Meinesz is a proponent of exogenesis (the idea that early life began somewhere other than Earth and was brought here by comets or meteorites) BUT he is not married to the notion, and discusses it in the most cautious, scientific, and tentative way possible, as one of a set of plausible alternatives. He also subscribes to Stephen Jay Gould's concept of Non-Overlapping Magisteria (NOMA), which states that science and religion are different, complementary, non-mutually exclusive ways of understanding the world, and that they each are appropriate for use within their own realms; the book is written from this standpoint. In fact, he is a big Gould fan in general, a fact which informs his writing a bit (in a good way). He uses cartoon drawings and analogies such as Lego to illustrate some of the concepts he discusses, which makes the book quite accessible.

There IS a good bit of biology involved, don't get me wrong. Meinesz discusses much of early life and the disparate theories of how eukaryotic cells and multicellularity arose. There are also many great photos (some of them in color) of various fossils and living organisms.

In summation, if you're looking for a book specifically about abiogenesis, this isn't what you're looking for; however, How Life Began is a great, entertaining book in its own right, if you're seeking a layman-friendly book on evolution in general, with a special focus on early life, which integrates other disciplines such as religion, art, history, and ecology into an entertaining and wondrous read.
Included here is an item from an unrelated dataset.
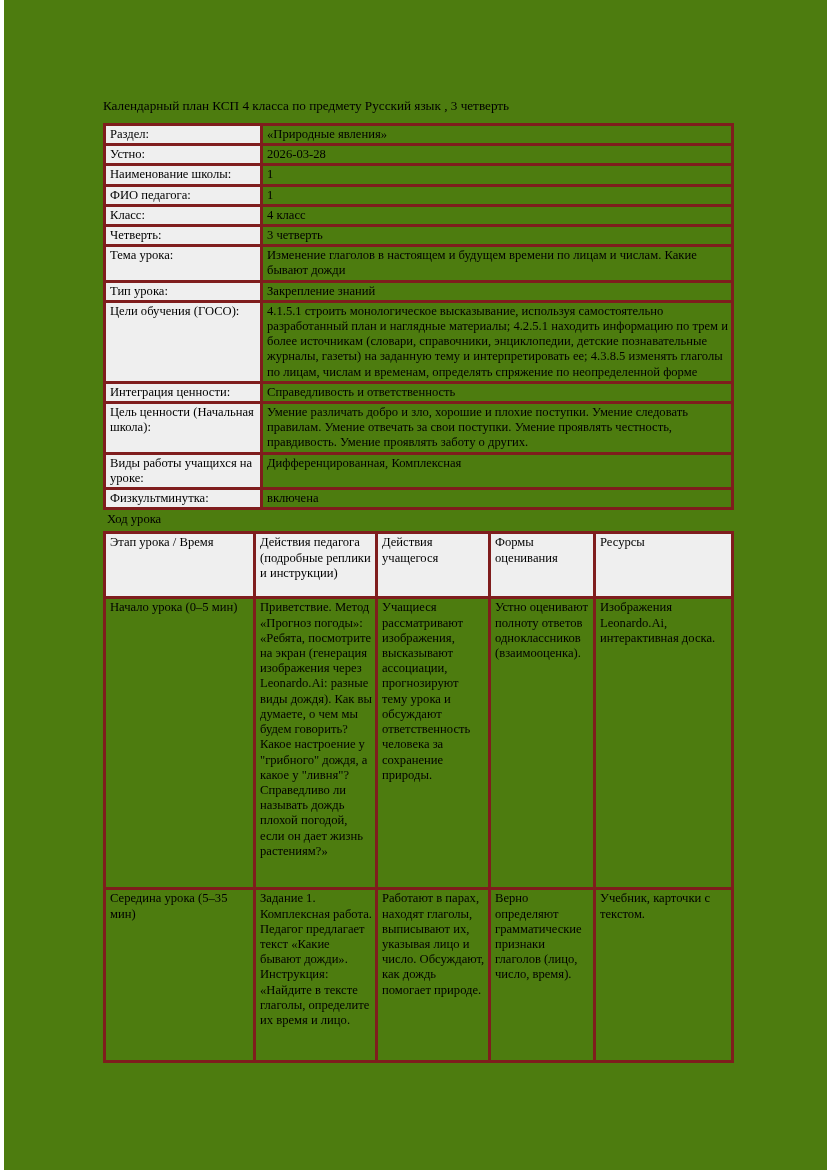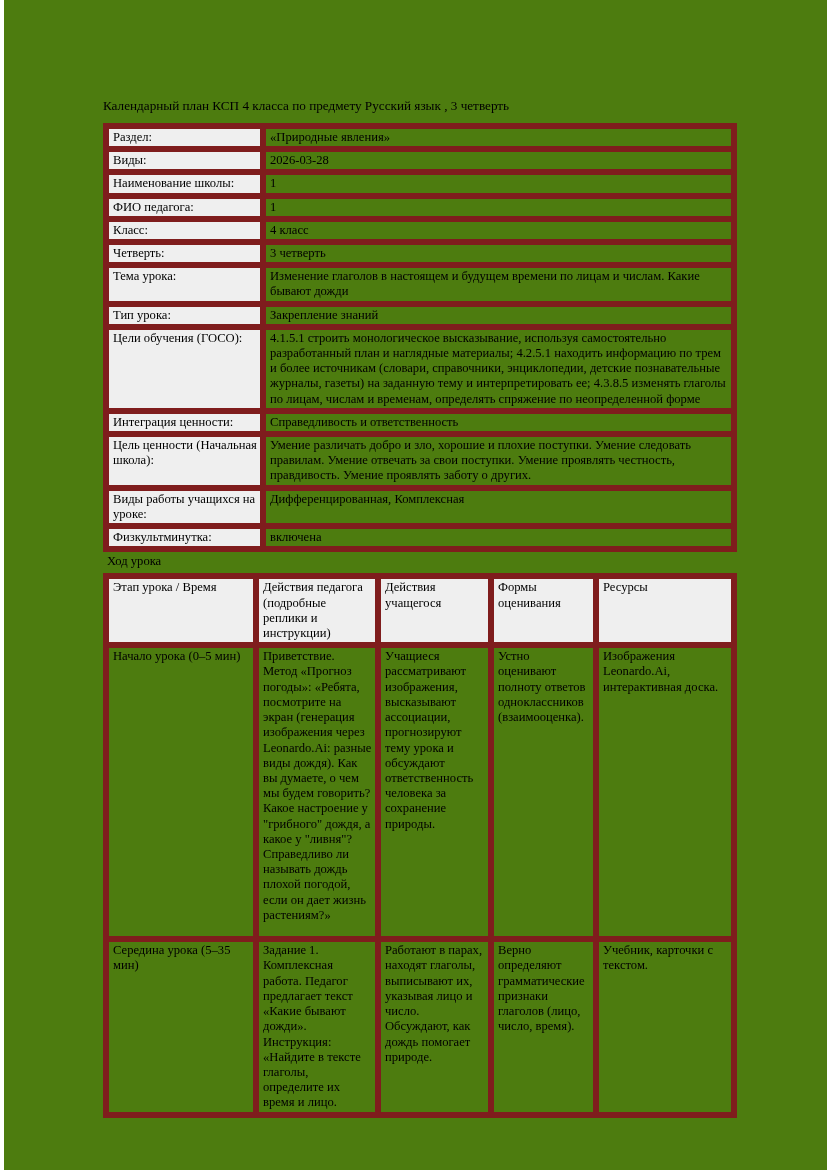"Раздел:" table td, table th { border: 6px solid #7f1d1d -> 3px solid #7f1d1d }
1 of 1 people found the following review helpful.
Not what it promises
By DrHMD
I will keep it short as other reviews have a similar story. A wonderful and easy read book that does not address it's title. Life did not begin with a cell, but with something unimaginably simpler and virtually unknown - the origin of life from nonliving chemicals. That is why I got the book and it is not even mentioned. Maybe "The evolution of cells" or just drop the "How life began" and stick with "Evolution's Three Geneses". With the right title it would be a five star book, but I would not be interested.